Many people respond to the distinction between these two types of bipolar disorder by characterizing bipolar I disorder as the most severe and bipolar II disorder as the more manageable and less debilitating. While that would seem true on the surface, there’s been an unexpected phenomenon with regard to treatment compliance that puts both types of bipolar disorder into a gray area.6 Although type I is more severe, people who have bipolar I disorder — and, therefore, have likely experienced manic episodes that were truly disruptive to their lives — tend to more easily accept their diagnoses and embrace treatment so as to prevent further incidents in the future. Since bipolar type II is milder and less disruptive by comparison, patients tend to exhibit more frequent denial and greater resistance to treatment, increasing the level of disruption that the milder type II would otherwise have on their lives.
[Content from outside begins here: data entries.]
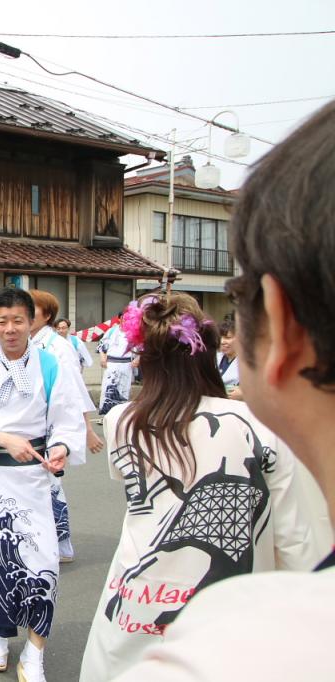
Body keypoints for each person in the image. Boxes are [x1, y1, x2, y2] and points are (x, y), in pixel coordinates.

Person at [112, 98, 335, 682]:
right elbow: (298, 546)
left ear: (281, 327)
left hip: (131, 613)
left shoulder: (124, 421)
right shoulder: (254, 430)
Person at [80, 293, 323, 681]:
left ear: (146, 359)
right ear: (207, 355)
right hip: (235, 616)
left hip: (134, 602)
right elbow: (297, 540)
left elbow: (139, 493)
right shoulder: (262, 423)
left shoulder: (122, 420)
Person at [0, 287, 87, 681]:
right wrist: (7, 439)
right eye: (2, 321)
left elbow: (66, 420)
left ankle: (35, 650)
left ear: (32, 322)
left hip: (37, 480)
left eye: (18, 321)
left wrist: (60, 447)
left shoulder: (51, 365)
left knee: (43, 563)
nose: (10, 329)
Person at [28, 290, 103, 565]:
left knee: (50, 482)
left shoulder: (58, 347)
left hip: (52, 424)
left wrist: (86, 429)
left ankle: (61, 544)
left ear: (47, 315)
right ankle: (41, 540)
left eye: (32, 309)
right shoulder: (28, 343)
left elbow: (73, 390)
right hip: (31, 422)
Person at [98, 312, 136, 415]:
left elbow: (141, 348)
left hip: (126, 364)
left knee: (123, 389)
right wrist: (102, 357)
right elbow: (102, 345)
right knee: (108, 388)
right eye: (124, 318)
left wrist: (138, 359)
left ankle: (121, 415)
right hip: (111, 364)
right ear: (119, 319)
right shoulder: (111, 331)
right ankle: (106, 415)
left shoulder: (134, 332)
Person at [217, 319, 242, 399]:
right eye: (220, 338)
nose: (222, 342)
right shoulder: (215, 357)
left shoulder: (246, 362)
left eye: (227, 337)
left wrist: (243, 394)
Why Is Bipolar Disorder So Difficult to Diagnose?

Now that we can distinguish between the two types of bipolar disorder, let’s address the question of why type I and type I bipolar disorders have proven so difficult to diagnose. Part of the difficulty is the complexity inherent in mood disorders as a whole, no matter where they exist on the spectrum. Moreover, since depression is the most well-known and identifiable mood disorder, it’s often depressive episodes that are most disruptive and cause bipolar patients to seek help. In fact, more than 40 percent of all bipolar patients are initially diagnosed with depression.7 In such instances, it’s not until later when a treatment provider observes signs of mania or hypomania that bipolar disorder can be detected.

More often than not, people with bipolar disorder experience an episode of depression first, followed by mania or hypomania. Since the depression occurs first, the mania or hypomania is frequently mistaken for a person simply returning to a more elevated mood state. With bipolar disorder, an accurate diagnosis requires observation of a person’s mood patterns over a period of time and it often takes quite a while for a treatment provider to observe the entire pattern, resulting in many incorrect initial diagnoses. However, it’s worth mentioning again that many people don’t recognize manic or hypomanic behaviors in themselves, instead seeing no connections or relationship between their manic-like behaviors. Frequently, it’s only when manic behavior results in dire consequences or becomes consistently disruptive to a person’s life that mania becomes more clear.